* BRIEF
Answer these questions from the Brexit polling post:
1. What share of leave voters think Brexit is going well?
2. What percentage of Labour voters think Brexit is going badly?
3. What are the women in the market fighting over in the scene from Orwell's 1984?

Start of TEXT SHOWN

Tuesday 22 June 2021

Polling - what does it tell us?

A recent Yougov poll seems to show the nation is still sharply divided about Brexit, contrary to what Lord Frost told his German audience last week. The survey has some surprising (or maybe not) results when people are asked about how well or badly Brexit is going. What I think it tells us is that the real impacts of leaving the EU are yet to be felt by many people. Yougov tweeted the survey by choosing to give preference to those who think Brexit is going very or fairly well:

An amazing quarter of the population think things are going well, but splitting it between leave and remain voters the figure is 45% and 8% respectively. And while no remain voter thinks things are going VERY well, it is telling that as many as 8% think it’s going fairly well.

You don’t need to be too smart to realise that these voters are clearly not paying attention and have yet to see or experience the impacts personally. They are either ignoring the effects or have been insulated from them and don't care.

If Yougov had decided to give priority in the headline to people who think things are going badly the figures would be:

  • Con voters 10%
  • Leave voters 16%
  • British public 38%
  • Remain voters 66%
  • Labour voters 68%

It’s clear many more people think Brexit is going badly.

I also take heart from the fact that twice as many leave voters (16%) think it’s going badly compared to remain voters who think it’s going well (8%). This has been the case since mid 2016, always with more regret on the side of the leave voter, and I think the gap is slowly increasing.

At the moment, another quarter of the population thinks it’s neither going well or badly and a further 13% don’t know. This means 63% of the British people think it’s going well, are indifferent or don’t know. This is not what revolutions are made of.

I am reminded of a piece in Orwell’s novel 1984 where Winston Smith stumbles across a crowd of women in a market fighting over some saucepans, “wretched, flimsy things, but cooking-pots of any kind were always difficult to get” and he wondered why they couldn’t fight over something that mattered.

Orwell (Smith) thought that the “proles” would eventually rise up and took heart from the fact they were prepared to get angry when things were in short supply.

"If there was hope, it must lie in the proles, because only there in those swarming disregarded masses, 85 per cent of the population of Oceania, could the force to destroy the Party ever be generated. The Party could not be overthrown from within.”

End of TEXT SHOWN
Start of LISTED ENTRIES

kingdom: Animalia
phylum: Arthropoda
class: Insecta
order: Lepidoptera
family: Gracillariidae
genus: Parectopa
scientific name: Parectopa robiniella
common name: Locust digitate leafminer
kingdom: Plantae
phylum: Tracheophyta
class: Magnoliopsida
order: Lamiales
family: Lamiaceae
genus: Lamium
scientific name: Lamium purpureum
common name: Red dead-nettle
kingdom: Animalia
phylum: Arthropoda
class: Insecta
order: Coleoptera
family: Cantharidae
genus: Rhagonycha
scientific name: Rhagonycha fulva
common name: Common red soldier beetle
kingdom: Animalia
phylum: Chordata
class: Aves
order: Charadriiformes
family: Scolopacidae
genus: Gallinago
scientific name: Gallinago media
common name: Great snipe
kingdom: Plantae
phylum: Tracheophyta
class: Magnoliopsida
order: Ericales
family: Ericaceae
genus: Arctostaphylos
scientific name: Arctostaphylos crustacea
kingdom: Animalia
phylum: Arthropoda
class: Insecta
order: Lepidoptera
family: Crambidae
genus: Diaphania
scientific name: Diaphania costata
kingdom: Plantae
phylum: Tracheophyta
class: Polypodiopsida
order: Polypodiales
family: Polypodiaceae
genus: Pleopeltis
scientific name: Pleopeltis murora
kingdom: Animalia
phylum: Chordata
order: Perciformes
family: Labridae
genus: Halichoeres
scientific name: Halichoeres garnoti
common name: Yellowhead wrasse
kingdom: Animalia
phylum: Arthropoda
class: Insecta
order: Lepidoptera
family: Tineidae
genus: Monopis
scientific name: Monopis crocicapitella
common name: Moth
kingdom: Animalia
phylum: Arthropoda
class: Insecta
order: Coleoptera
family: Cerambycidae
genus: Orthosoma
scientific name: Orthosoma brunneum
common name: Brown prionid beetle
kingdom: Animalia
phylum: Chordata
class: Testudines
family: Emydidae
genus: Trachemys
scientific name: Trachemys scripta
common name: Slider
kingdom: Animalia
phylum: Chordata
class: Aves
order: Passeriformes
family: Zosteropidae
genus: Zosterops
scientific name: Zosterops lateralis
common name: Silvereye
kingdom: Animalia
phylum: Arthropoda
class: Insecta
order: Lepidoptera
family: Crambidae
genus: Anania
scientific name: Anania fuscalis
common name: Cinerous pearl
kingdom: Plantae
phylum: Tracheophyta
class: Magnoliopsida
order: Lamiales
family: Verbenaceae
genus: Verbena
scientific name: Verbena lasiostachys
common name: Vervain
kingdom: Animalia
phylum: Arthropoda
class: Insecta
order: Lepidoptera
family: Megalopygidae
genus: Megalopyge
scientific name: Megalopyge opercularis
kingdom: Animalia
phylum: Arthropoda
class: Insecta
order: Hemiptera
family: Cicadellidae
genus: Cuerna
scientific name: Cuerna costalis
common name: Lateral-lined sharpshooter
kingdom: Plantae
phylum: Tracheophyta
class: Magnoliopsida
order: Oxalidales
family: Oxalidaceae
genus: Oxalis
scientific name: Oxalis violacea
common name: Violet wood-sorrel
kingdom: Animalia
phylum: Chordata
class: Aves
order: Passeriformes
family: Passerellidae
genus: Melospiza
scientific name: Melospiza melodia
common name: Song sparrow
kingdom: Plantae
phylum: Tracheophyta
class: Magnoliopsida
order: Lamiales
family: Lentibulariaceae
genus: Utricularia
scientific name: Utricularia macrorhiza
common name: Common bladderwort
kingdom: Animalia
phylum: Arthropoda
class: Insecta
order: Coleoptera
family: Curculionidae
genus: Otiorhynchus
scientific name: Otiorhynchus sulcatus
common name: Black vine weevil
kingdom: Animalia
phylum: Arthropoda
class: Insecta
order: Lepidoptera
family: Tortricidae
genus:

End of LISTED ENTRIES

* EXERCISE RESULT
1. 45%
2. 68%
3. Saucepans